- Dr. Love in the Media
Woman With Commitment Phobia
June 12, 2000 Ask Dr. Love Advice Column
I am a 23yr old female with serious committment issues. . . is that a contradiction or what?
Anyway, I have never had a serious relationship (2mths max) I know I have pretty high standards for the kind of guy I'm looking for and now I'm wondering if I'm overlooking the obvious Mr. Right.
I recently met a very nice guy (30yrs old) we have a lot of similar interests, he is very giving, but in the 3wks that I've known him, he's mentioned marriage (I'm sure jokingly) 7 times. I told him point blank that I had a fear of commitment. He is also very smothering, always wanting to hold or touch me (continuosly) when we are together.
I think he's insecure a bit, I think he was used in some of his previous relationships. My delimma is I told him I needed some space right now, I've already kind of ruled him out but am wondering if I really should?
I should mention that I have fended for myself since I was 14 and am very independent and rely souly on myself. He wants to be so involved in my personal issues. . even though we've only known each other for a brief time.

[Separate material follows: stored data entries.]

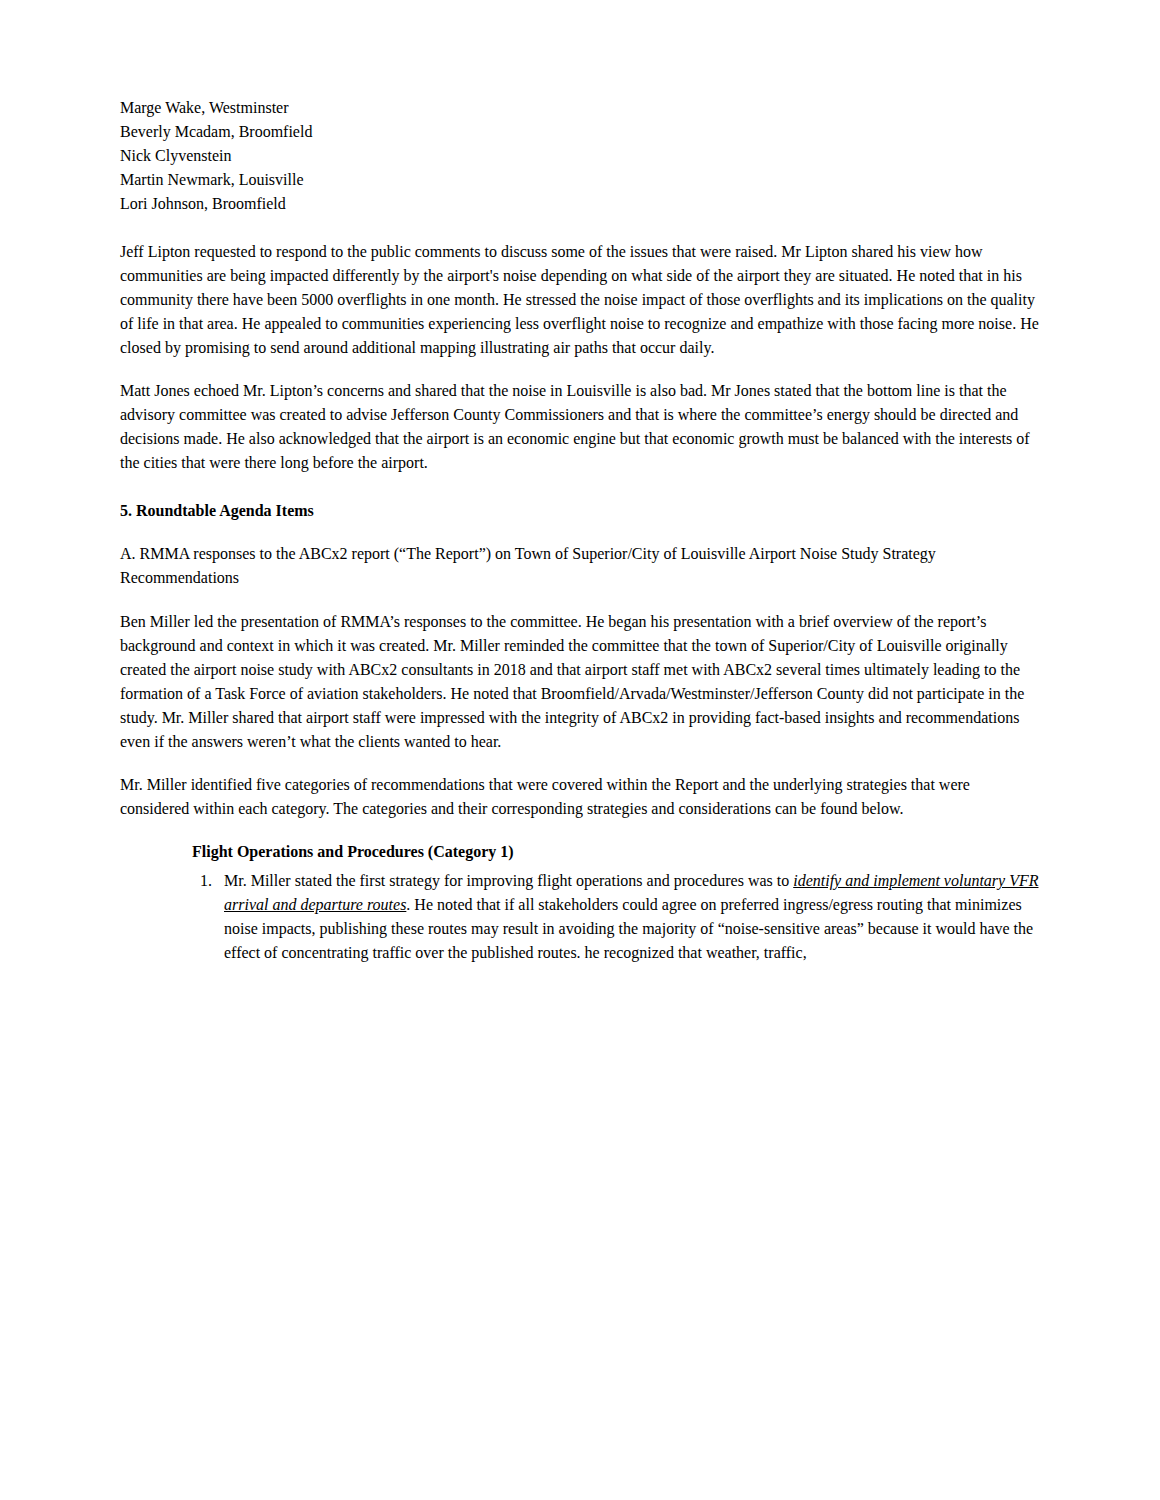Marge Wake, Westminster
Beverly Mcadam, Broomfield
Nick Clyvenstein
Martin Newmark, Louisville
Lori Johnson, Broomfield
Jeff Lipton requested to respond to the public comments to discuss some of the issues that were raised. Mr Lipton shared his view how communities are being impacted differently by the airport's noise depending on what side of the airport they are situated. He noted that in his community there have been 5000 overflights in one month. He stressed the noise impact of those overflights and its implications on the quality of life in that area. He appealed to communities experiencing less overflight noise to recognize and empathize with those facing more noise. He closed by promising to send around additional mapping illustrating air paths that occur daily.
Matt Jones echoed Mr. Lipton’s concerns and shared that the noise in Louisville is also bad. Mr Jones stated that the bottom line is that the advisory committee was created to advise Jefferson County Commissioners and that is where the committee’s energy should be directed and decisions made. He also acknowledged that the airport is an economic engine but that economic growth must be balanced with the interests of the cities that were there long before the airport.
5. Roundtable Agenda Items
A. RMMA responses to the ABCx2 report (“The Report”) on Town of Superior/City of Louisville Airport Noise Study Strategy Recommendations
Ben Miller led the presentation of RMMA’s responses to the committee. He began his presentation with a brief overview of the report’s background and context in which it was created. Mr. Miller reminded the committee that the town of Superior/City of Louisville originally created the airport noise study with ABCx2 consultants in 2018 and that airport staff met with ABCx2 several times ultimately leading to the formation of a Task Force of aviation stakeholders. He noted that Broomfield/Arvada/Westminster/Jefferson County did not participate in the study. Mr. Miller shared that airport staff were impressed with the integrity of ABCx2 in providing fact-based insights and recommendations even if the answers weren’t what the clients wanted to hear.
Mr. Miller identified five categories of recommendations that were covered within the Report and the underlying strategies that were considered within each category. The categories and their corresponding strategies and considerations can be found below.
Flight Operations and Procedures (Category 1)
Mr. Miller stated the first strategy for improving flight operations and procedures was to identify and implement voluntary VFR arrival and departure routes. He noted that if all stakeholders could agree on preferred ingress/egress routing that minimizes noise impacts, publishing these routes may result in avoiding the majority of “noise-sensitive areas” because it would have the effect of concentrating traffic over the published routes. he recognized that weather, traffic,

I just don't want to overlook someone just b/c he doesn't match every thing on my 'list'. I'm confused, and unsure. . but know that I can't help my feelings. I can say that there are some things annoying about him, but am I being to hard? I also am fearfull of being with someone who will hold me back in life, and just want to have kids and call it good, but I don't want to be a hermit for the rest of my life either.
thanks for any help. . . . if there is help possible for me! :o)

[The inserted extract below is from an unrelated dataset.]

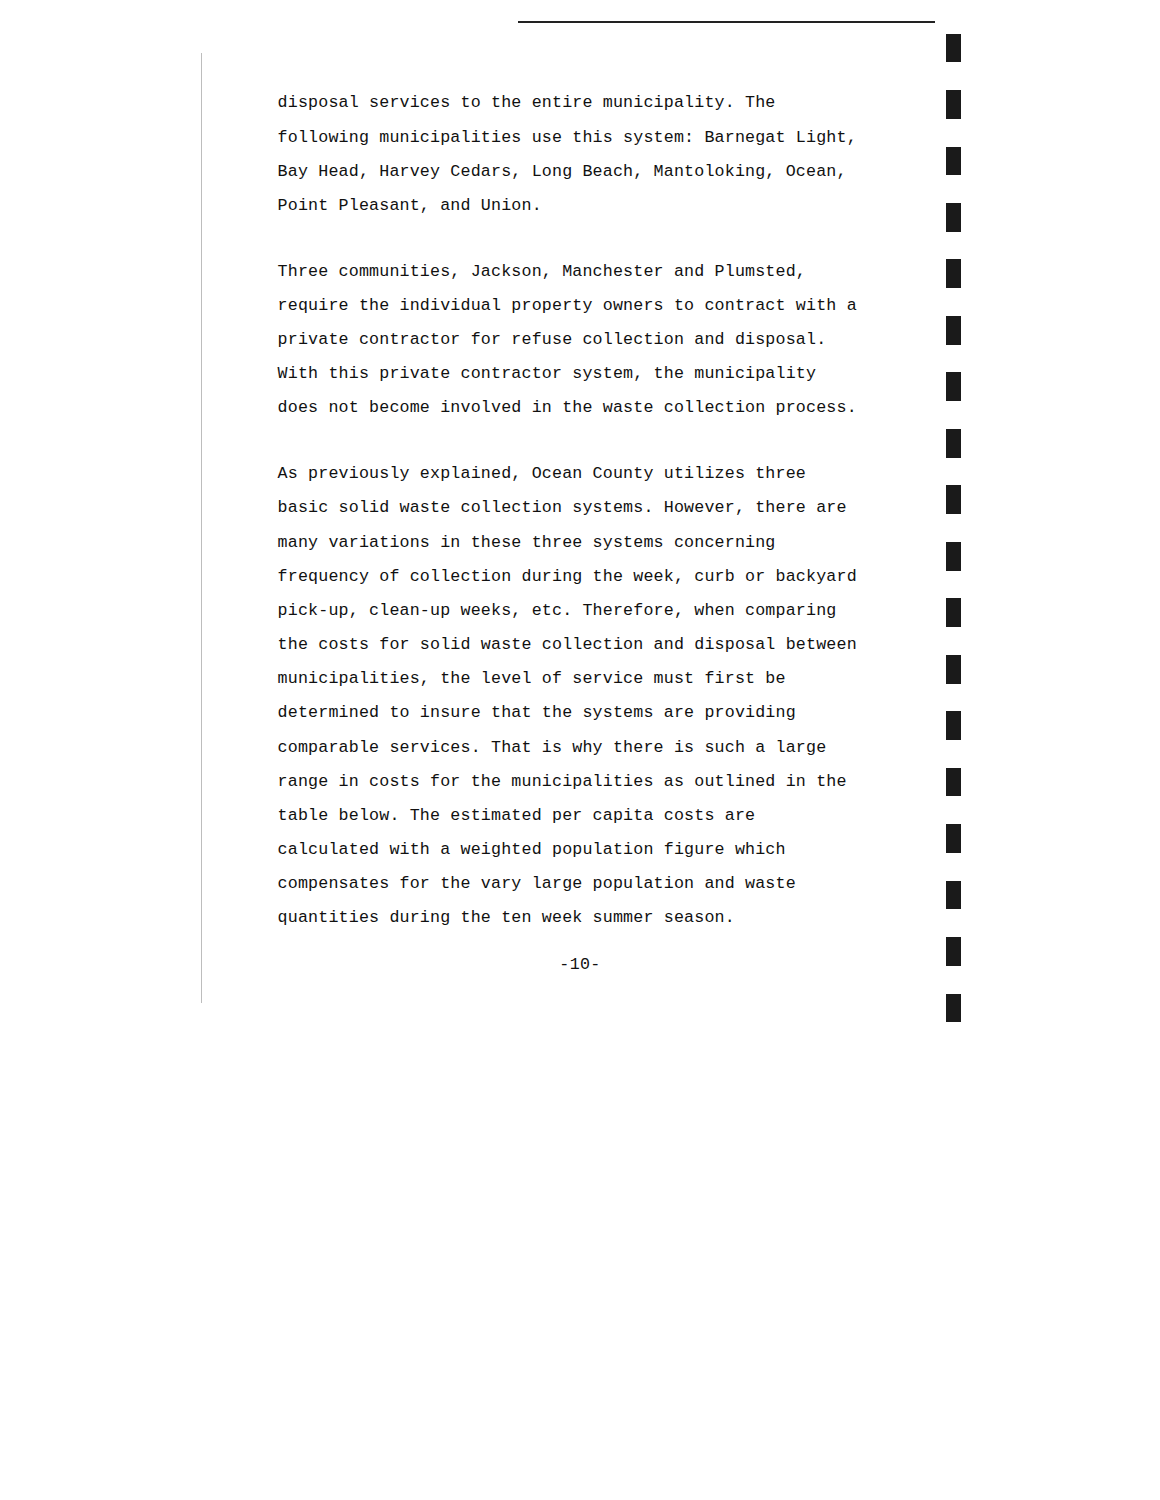disposal services to the entire municipality. The following municipalities use this system: Barnegat Light, Bay Head, Harvey Cedars, Long Beach, Mantoloking, Ocean, Point Pleasant, and Union.
Three communities, Jackson, Manchester and Plumsted, require the individual property owners to contract with a private contractor for refuse collection and disposal. With this private contractor system, the municipality does not become involved in the waste collection process.
As previously explained, Ocean County utilizes three basic solid waste collection systems. However, there are many variations in these three systems concerning frequency of collection during the week, curb or backyard pick-up, clean-up weeks, etc. Therefore, when comparing the costs for solid waste collection and disposal between municipalities, the level of service must first be determined to insure that the systems are providing comparable services. That is why there is such a large range in costs for the municipalities as outlined in the table below. The estimated per capita costs are calculated with a weighted population figure which compensates for the vary large population and waste quantities during the ten week summer season.
-10-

I know that you consciously think that you are afraid to commit because you haven't found a man who corresponds to your wish list.
I got news for you. No man or woman can ever be as perfect as our wish lists. What's more, your unconscious mind is snowing you into believing that you are avoiding commitment because you haven't found a guy who matches your list.

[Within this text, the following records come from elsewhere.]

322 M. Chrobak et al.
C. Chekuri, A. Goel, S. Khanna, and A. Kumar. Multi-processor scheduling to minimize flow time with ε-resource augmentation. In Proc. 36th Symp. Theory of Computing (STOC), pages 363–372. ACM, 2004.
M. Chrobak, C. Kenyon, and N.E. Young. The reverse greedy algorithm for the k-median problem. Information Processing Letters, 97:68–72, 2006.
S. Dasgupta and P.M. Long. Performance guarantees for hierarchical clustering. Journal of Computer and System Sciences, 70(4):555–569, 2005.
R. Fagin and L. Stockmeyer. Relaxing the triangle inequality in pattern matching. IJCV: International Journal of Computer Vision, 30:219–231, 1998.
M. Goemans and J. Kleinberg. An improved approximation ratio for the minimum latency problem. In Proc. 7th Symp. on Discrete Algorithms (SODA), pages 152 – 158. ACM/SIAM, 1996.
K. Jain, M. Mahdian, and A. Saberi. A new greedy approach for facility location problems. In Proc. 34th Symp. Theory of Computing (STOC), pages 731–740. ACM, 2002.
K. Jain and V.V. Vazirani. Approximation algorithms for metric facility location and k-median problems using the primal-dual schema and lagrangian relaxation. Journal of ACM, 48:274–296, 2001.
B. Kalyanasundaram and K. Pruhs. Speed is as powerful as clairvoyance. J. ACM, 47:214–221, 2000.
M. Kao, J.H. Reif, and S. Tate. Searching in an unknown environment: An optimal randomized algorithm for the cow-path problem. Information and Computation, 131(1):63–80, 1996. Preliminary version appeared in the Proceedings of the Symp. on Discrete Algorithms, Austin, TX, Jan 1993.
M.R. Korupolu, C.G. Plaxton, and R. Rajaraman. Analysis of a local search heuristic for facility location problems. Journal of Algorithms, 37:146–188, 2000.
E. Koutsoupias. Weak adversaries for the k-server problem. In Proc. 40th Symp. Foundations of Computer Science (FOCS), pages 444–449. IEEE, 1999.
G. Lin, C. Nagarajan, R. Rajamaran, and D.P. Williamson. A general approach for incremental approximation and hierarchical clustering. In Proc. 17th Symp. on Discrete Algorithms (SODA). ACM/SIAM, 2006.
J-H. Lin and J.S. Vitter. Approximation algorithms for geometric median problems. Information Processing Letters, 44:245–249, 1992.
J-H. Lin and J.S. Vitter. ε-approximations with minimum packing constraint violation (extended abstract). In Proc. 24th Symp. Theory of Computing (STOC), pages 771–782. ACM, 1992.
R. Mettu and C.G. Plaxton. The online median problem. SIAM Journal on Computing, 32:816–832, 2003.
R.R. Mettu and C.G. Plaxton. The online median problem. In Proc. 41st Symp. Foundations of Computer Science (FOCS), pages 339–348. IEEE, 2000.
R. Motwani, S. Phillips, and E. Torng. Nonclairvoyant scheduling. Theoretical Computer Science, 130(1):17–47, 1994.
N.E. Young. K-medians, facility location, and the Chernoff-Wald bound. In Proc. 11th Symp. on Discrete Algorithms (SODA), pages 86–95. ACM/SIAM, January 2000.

In reality, your mind is using this list as an excuse to keep you single: since no man will ever perfectly match your list, you will always have an excuse to stay uncommitted. What we need to do is forget the list and find out why you are so afraid of commitment.
You gave me a big clue as to why you are afraid. You said you've been on your own since you were fourteen. I can only guess at what caused you to go on your own. Whatever were your reasons, they must have had something to do with your being deeply discontent with the way you were being treated at home.
If you were mistreated or abused by your parents, it is no surprise that you would be afraid to get close to someone else. If you can't trust your parents, how can you trust someone who isn't even a blood relative! Having been hurt and striking out on your own, has taught you to push away the dependent, weak, vulnerable side of yourself.
I can understand why you would have wanted to turn off that side of yourself. Trusting others, I mean your parents, got you hurt big time. If you were to allow yourself to commit to someone else, you would have to reopen the vulnerable, dependent side of yourself. I am sure that you are less than eager to do this.
The only hope for you is to establish a really solid therapeutic relationship. This is a dry run for real life, and a chance for you to learn to be vulnerable and dependent in a controlled way.
Believe it or not, lying on the analytic couch would actually help you do this healing. You see, when you lie down, your mind is more able to allow you to feel small, and dependent on the analyst who sits behind you, symbolically holding you like a child. If you can allow yourself to experience this type of dependency, in this controlled setting, you can, little by little, work through the hurts of the past and learn to trust someone for the first time.
This is a hard problem to heal. It takes guts and patience, and the help a therapist who you can truly connect with. Remember, theories and interpretations about why you ended up in this bind aren't going to heal you. You need a real-life, hands on relationship in which you can actually experience and talk about all the fears that come up when you actually allow yourself to get close to another person.
The best person to do this with is a well-trained modern psychoanalyst. If you want, I'll help you find someone in your area.